_WHAT TO WORK ON_
Could you continue the blog post about the rally against Project 2025, picking up after its last line?

_SOURCE_

• • • •

Rally Against Project 2025

Rally Against Project 2025

In the past, I’ve written about the importance of standing up against book bans and recently joined the organization Authors Against Book Bans. With the upcoming election and the unveiling of Project 2025, this work has taken on increased urgency.

My poster for the rally against Project 2025

What is Project 2025? Created by the right-wing Heritage Foundation, it’s a far-reaching plan, over 900 pages long, to reshape American life along the lines of a Christian nationalist regime. In contrast to small government conservatives of the past, this plan seeks to empower the state to police the morality of its citizens. For instance, the project seeks a new agency within the Department of Health and Human Services (rebranded in Orwellian fashion as the Department of Life), staffed with ideologically-vetted appointees, to “maintain a biblically-based, social science-reinforced, definition of marriage and family” (p. 513) that prohibits child-rearing by same-sex couples. The report goes on to define the only acceptable family structure: “Families comprised of a married mother, father, and their children are the foundation of a well-ordered nation and healthy society.” (p. 451) The report’s obsession with LGBTQ+ families and their evils, and specifically with the small group of transgender individuals, hints at the swift removal of children whose families do not conform to the norm.

From that perspective, the Project 2025 call to ban pornography, broaden the definition of pornography, and imprison authors, publishers, educators and librarians feels especially ominous. Those of us who write for kids and teens have often included LGBTQ+ characters in our books. Even if its presentation is not explicit, our teenage characters think about sex because that’s what teens do. In many books, like Laurie Halse Anderson’s classic YA novel Speak, the teen protagonist experiences sexual violence and learns to speak out against it. Talking those books away and threatening their authors with imprisonment will make girls more vulnerable to exploitation and violence. And it will fill up the jails and internment camps with writers, editors, teachers, and librarians who the far right sees as political enemies.

On Saturday, July 27 at 7 pm, New Yorkers will rally against Project 2025 in Times Square. I hope we get a solid turnout and these rallies will spread and grow. Most people in the U.S. don’t want to live in a police state where our lives and lifestyles are monitored by the government, neighbors are enlisted to inform on us, and we’re punished for any perceived infraction. But we’re not a country that regularly turns out for rallies and demonstrations, because the media rarely cover them and it feels like they do no good.

Anne Applebaum (left) and Ruth Ben-Ghiat speak on the eve of Applebaum’s book launch.

• • • •

_LISTING_
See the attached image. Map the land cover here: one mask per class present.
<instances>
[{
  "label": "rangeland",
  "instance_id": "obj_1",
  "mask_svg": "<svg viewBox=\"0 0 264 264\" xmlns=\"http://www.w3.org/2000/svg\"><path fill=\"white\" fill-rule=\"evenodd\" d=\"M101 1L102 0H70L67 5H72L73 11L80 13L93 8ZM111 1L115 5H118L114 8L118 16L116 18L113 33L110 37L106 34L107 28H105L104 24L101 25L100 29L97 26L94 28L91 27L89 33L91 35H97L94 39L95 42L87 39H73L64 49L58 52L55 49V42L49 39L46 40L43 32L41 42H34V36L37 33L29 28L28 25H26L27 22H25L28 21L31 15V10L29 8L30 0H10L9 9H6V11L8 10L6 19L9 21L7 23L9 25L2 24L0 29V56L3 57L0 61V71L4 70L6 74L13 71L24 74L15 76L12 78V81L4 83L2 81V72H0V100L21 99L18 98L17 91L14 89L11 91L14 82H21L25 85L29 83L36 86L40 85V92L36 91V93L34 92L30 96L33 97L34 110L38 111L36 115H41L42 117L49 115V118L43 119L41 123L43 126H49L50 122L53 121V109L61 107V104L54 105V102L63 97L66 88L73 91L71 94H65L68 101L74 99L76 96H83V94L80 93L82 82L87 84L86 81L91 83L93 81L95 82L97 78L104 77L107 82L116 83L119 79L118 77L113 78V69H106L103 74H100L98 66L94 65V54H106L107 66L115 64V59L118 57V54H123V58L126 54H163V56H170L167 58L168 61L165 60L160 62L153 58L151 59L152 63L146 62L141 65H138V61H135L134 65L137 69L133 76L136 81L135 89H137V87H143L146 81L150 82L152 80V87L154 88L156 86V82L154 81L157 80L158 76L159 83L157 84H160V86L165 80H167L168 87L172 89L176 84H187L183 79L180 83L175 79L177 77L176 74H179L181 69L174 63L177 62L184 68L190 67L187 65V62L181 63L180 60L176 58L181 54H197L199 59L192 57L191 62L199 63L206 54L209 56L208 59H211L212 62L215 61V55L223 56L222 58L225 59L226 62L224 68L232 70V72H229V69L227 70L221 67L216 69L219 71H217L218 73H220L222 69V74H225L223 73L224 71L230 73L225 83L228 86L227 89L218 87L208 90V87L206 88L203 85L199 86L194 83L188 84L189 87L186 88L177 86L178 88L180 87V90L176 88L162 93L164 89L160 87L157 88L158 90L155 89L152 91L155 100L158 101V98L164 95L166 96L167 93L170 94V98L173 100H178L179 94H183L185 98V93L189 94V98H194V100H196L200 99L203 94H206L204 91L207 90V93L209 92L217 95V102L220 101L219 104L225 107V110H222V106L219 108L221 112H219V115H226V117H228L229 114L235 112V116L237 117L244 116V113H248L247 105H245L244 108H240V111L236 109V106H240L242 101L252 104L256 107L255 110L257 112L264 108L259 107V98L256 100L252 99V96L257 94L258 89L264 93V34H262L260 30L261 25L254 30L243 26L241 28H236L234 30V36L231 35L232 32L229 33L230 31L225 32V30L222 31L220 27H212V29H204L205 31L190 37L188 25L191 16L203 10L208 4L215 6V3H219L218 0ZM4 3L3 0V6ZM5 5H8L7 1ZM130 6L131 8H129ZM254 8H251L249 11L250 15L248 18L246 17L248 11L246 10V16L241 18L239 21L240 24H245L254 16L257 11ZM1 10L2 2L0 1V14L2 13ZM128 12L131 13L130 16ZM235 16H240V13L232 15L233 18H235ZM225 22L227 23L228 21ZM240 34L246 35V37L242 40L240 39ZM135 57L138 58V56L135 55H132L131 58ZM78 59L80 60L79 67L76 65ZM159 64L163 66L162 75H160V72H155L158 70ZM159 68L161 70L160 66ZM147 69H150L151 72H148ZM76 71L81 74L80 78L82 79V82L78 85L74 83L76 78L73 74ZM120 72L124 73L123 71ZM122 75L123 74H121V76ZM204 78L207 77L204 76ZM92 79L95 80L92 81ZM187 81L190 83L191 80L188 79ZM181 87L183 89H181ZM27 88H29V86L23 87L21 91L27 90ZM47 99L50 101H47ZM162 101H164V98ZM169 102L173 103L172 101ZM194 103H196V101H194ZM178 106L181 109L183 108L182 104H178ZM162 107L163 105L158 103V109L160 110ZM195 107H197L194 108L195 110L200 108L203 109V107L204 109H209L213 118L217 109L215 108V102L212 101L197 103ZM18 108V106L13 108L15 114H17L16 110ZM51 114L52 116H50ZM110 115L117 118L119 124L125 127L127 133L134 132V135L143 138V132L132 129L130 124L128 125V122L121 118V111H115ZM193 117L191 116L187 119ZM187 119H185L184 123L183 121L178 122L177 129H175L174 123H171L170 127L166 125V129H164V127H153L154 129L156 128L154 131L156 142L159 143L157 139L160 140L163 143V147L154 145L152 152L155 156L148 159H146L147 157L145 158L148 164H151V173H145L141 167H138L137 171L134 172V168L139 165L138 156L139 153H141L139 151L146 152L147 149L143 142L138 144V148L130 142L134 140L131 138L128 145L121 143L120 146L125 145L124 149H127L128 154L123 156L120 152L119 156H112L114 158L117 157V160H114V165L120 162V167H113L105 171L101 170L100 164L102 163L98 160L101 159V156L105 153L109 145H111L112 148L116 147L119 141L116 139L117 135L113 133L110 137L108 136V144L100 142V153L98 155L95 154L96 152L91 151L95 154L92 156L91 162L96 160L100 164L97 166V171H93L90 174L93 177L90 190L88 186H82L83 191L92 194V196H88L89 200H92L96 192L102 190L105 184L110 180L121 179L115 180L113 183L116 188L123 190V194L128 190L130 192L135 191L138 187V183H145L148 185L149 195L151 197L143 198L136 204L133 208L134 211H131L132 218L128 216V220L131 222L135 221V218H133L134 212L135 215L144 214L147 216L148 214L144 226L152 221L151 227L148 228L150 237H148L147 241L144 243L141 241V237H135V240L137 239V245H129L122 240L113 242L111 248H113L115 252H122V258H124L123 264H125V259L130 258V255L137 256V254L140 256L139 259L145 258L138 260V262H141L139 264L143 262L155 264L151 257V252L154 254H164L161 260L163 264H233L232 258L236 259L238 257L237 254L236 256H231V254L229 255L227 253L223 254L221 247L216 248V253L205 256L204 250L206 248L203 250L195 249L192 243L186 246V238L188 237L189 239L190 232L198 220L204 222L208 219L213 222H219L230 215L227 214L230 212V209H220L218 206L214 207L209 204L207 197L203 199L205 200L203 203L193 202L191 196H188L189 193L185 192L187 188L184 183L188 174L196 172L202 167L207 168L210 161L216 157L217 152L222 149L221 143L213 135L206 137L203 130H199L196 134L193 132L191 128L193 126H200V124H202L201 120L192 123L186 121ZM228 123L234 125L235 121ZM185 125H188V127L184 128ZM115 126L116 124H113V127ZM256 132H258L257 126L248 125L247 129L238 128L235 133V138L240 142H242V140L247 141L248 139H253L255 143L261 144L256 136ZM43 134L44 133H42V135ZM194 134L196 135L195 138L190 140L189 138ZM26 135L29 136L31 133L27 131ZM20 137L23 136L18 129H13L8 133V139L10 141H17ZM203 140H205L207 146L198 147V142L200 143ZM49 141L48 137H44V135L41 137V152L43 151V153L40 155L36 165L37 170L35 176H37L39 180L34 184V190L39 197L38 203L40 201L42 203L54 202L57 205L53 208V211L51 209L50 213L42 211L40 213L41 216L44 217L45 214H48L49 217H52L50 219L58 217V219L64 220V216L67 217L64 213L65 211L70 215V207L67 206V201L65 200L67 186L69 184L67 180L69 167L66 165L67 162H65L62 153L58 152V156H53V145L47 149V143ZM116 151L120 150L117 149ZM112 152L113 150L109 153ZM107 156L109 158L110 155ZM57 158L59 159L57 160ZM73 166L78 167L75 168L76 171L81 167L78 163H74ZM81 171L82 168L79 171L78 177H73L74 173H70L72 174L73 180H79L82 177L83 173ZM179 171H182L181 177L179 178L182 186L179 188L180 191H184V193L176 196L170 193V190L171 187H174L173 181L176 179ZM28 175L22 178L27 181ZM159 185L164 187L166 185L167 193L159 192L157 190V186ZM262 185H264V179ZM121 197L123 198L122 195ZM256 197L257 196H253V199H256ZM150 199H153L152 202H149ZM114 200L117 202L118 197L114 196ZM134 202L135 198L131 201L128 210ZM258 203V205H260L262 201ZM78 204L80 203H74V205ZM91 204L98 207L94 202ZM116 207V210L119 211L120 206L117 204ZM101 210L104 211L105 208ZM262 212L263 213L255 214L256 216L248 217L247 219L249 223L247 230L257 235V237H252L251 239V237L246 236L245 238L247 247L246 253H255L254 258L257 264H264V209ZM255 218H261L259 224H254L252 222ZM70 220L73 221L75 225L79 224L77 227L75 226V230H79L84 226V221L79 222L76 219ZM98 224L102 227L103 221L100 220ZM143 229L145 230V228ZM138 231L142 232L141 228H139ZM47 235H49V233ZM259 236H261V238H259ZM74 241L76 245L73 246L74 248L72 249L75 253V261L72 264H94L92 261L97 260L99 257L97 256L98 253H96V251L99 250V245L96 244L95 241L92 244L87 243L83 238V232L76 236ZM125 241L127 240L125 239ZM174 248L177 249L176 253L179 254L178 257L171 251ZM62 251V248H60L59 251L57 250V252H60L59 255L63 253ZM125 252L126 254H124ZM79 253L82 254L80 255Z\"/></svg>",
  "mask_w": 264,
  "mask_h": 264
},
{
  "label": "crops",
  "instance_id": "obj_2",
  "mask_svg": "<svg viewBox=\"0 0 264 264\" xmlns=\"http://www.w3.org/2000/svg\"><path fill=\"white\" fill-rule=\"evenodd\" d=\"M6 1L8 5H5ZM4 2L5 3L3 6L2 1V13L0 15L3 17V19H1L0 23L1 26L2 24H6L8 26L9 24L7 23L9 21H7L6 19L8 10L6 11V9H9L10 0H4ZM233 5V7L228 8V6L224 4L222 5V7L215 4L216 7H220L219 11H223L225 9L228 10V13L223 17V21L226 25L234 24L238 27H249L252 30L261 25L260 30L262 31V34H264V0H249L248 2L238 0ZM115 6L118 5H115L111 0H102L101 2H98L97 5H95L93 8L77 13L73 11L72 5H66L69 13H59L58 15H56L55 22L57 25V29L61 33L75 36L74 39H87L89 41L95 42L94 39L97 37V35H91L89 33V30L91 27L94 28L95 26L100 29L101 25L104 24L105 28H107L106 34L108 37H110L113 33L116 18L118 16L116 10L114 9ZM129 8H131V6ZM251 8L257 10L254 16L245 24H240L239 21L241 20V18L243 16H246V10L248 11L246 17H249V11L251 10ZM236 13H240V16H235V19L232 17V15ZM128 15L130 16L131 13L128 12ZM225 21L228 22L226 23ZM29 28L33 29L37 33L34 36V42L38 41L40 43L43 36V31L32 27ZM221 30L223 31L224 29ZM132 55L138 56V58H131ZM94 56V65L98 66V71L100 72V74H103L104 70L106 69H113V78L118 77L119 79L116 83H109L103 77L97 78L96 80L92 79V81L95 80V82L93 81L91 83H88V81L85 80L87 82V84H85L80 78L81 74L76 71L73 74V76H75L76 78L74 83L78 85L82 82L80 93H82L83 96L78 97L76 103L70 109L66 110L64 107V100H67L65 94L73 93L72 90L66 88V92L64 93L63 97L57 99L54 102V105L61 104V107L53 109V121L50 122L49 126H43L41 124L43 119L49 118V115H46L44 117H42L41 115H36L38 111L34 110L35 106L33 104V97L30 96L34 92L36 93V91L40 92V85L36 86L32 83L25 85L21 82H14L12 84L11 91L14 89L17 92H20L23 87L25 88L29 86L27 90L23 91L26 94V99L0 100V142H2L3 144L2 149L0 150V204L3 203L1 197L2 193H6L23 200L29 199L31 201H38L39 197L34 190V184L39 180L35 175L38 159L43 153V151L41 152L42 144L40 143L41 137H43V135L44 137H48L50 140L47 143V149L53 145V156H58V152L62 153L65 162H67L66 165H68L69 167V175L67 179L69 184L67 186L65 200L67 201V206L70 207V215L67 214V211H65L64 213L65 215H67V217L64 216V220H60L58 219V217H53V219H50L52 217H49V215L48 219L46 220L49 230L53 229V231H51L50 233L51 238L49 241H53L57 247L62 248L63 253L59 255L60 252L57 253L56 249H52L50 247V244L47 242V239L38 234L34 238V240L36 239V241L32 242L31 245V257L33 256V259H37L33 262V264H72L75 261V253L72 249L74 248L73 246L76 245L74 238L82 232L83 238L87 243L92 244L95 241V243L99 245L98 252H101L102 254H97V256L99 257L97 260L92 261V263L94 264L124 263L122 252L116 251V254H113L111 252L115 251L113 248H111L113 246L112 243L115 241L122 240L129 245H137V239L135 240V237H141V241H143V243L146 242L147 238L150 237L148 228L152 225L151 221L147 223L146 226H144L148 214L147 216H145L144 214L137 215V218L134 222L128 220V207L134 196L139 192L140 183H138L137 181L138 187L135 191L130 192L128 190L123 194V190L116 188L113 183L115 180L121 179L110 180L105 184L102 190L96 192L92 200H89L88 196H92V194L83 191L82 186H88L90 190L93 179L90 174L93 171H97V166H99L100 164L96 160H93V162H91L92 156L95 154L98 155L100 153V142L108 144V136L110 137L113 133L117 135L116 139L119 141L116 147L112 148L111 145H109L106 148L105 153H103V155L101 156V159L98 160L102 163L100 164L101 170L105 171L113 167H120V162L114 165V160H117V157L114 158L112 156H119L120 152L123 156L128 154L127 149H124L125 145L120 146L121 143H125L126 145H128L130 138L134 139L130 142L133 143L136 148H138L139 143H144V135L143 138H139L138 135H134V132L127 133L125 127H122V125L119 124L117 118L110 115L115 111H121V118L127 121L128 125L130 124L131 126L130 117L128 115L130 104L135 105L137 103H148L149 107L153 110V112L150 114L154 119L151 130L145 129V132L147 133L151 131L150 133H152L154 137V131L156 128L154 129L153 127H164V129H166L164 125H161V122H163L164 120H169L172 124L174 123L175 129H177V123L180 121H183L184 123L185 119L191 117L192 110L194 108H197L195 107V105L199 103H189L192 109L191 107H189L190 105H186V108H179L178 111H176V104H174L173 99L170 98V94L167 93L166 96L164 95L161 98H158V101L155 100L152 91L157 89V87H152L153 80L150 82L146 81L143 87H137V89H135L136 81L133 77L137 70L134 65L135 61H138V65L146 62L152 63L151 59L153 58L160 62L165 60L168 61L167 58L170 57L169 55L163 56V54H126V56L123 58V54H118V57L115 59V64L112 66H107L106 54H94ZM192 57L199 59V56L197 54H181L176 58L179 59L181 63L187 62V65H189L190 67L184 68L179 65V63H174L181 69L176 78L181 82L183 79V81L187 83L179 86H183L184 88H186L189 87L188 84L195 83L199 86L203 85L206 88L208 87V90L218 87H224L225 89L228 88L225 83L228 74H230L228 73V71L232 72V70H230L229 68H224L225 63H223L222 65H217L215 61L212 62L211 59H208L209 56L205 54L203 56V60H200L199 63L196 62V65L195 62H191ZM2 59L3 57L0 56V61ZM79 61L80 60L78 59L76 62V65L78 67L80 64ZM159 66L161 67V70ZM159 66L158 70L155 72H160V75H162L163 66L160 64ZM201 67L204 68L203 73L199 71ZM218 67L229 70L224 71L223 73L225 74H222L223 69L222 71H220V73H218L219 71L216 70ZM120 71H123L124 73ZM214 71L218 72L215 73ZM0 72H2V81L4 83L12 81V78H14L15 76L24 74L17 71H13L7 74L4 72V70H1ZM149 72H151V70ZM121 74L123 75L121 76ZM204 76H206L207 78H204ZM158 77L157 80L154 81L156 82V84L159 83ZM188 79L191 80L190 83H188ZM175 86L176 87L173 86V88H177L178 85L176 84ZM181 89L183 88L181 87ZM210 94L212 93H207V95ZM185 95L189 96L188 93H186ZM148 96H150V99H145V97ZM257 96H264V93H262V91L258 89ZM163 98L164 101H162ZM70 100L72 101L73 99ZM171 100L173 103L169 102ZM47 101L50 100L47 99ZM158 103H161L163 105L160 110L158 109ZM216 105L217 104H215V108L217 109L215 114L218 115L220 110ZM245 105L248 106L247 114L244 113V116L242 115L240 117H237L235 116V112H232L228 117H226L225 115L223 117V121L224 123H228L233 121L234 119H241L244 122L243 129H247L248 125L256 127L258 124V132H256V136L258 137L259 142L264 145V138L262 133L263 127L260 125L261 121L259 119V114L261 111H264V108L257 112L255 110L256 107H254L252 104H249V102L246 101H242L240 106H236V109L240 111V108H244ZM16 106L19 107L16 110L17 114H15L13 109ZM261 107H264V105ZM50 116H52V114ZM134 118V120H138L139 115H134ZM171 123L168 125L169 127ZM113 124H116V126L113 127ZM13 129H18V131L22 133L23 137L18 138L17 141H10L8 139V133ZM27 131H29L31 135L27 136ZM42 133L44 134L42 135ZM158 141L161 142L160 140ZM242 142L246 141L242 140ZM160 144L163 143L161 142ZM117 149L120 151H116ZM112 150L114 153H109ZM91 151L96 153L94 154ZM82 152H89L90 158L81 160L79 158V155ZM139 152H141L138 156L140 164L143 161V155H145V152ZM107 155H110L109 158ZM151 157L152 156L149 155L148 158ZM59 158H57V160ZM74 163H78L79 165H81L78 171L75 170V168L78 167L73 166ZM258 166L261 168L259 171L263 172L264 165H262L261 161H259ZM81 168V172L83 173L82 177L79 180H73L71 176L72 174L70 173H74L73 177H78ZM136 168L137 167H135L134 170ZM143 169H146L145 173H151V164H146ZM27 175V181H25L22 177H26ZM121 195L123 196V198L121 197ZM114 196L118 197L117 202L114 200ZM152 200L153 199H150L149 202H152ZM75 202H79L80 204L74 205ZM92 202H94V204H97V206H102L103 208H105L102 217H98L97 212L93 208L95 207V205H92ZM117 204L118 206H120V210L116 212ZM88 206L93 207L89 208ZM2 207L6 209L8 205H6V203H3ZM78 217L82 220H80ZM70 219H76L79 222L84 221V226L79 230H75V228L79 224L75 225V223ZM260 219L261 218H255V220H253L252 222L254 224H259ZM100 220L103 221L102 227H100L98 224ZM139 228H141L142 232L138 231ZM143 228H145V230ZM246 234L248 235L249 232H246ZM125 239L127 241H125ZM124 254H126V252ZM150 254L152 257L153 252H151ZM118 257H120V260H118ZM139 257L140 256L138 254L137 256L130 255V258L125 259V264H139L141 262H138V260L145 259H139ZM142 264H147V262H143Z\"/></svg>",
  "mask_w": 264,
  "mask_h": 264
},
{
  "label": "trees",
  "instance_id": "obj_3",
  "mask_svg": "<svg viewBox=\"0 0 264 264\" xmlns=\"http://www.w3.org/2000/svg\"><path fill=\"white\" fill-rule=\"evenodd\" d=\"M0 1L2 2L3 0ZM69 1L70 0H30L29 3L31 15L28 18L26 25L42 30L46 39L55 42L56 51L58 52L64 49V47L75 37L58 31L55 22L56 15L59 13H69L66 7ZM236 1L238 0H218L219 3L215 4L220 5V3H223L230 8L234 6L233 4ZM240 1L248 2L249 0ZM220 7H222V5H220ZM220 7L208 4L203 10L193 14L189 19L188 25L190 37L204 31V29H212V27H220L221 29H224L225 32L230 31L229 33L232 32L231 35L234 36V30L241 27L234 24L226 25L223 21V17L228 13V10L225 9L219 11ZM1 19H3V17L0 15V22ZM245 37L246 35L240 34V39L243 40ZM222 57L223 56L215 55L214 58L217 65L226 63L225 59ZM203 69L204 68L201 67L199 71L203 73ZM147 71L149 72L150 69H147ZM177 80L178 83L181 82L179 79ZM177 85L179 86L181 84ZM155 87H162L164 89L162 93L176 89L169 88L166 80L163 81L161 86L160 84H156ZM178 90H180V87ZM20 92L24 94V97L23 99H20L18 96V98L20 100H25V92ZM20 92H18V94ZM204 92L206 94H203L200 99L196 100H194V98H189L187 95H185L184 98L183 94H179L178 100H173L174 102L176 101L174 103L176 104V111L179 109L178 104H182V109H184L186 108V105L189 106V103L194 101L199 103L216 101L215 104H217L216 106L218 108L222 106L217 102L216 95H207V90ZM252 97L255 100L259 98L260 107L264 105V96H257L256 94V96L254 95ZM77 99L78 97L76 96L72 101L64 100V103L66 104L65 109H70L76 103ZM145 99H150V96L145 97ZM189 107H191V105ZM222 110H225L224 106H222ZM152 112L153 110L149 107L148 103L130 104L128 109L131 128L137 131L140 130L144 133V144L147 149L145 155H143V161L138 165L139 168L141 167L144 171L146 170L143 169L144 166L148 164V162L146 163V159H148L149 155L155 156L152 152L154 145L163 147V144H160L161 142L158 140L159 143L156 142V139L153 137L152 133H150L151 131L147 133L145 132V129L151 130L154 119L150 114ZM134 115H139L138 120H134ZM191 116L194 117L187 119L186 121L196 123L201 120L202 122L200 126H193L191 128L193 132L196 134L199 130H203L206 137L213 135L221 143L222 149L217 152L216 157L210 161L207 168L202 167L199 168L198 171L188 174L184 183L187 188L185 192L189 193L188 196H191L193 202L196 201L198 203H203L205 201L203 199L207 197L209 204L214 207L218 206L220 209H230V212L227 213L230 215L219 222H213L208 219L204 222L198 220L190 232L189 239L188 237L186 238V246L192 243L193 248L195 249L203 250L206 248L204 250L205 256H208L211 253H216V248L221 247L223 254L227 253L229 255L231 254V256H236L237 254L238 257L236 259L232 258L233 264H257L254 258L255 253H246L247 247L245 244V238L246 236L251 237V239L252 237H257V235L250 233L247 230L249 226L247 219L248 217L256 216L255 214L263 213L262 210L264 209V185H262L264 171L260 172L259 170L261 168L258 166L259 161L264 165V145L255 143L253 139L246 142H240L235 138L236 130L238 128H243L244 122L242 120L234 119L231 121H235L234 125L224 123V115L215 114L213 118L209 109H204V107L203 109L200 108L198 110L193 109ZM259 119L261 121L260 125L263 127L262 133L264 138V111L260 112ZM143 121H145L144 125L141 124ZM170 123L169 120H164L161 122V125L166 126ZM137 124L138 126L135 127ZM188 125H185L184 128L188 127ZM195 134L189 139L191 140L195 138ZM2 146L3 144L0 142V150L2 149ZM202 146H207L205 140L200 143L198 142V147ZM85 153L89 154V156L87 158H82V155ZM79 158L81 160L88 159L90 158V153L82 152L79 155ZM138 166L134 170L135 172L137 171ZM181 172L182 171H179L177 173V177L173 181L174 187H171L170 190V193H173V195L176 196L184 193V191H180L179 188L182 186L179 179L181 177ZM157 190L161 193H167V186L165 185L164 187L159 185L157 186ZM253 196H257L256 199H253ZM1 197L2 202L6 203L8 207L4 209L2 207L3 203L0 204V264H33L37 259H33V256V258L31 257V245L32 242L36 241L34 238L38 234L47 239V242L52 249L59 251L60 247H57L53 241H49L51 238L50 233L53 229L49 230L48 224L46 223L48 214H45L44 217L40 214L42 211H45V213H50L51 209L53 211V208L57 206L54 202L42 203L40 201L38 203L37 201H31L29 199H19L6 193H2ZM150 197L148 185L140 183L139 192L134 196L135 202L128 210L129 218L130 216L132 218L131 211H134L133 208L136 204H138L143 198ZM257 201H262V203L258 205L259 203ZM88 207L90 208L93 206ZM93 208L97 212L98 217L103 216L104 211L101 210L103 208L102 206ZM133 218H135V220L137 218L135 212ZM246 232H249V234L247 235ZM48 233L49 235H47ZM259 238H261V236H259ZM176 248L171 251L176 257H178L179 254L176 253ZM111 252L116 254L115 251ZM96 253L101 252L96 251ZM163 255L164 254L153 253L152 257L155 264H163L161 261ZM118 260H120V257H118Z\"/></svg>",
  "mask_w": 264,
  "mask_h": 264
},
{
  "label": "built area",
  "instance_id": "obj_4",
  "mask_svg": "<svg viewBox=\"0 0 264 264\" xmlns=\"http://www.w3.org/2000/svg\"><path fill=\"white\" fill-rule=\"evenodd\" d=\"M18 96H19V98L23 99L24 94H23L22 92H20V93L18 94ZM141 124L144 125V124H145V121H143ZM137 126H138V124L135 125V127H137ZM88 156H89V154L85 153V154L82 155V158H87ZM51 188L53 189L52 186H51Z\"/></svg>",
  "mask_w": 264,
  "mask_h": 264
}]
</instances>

• • • •

_ANSWER TO THE EXERCISE_
Compare the relative passivity of people in the U.S. with the demonstrations in France before the recent election. While pundits predicted a big win for the far-right National Rally, the other parties across the political spectrum united, and the fascists lost. Voters saw the huge demonstrations, with signs that read, “Nobody Likes the Fascists,” and it turned out to be the truth.

Last night my son and I attended a discussion between Anne Applebaum and Ruth Ben-Ghiat on the eve of Applebaum’s latest book launch. Her Autocracy, Inc. talks about the unholy alliance of dictators around the world — Putin in Russia, Lukashenko in Belarus, Xi in China, Kim in North Korea, Maduro in Venezuela, Erdogan in Türkiye, the mullahs in Iran. And Trump, the wannabe who wishes to join them and has accepted help from some of them, notably Russia and China. She talked about the ways they have helped each other, such as Iran, China, and North Korea arming Russia against Ukraine, and Putin sending forces to help Lukashenko put down protests against the election the Belarusian dictator stole in 2020.

Getting my book signed! Photo by Derrick Lachmann.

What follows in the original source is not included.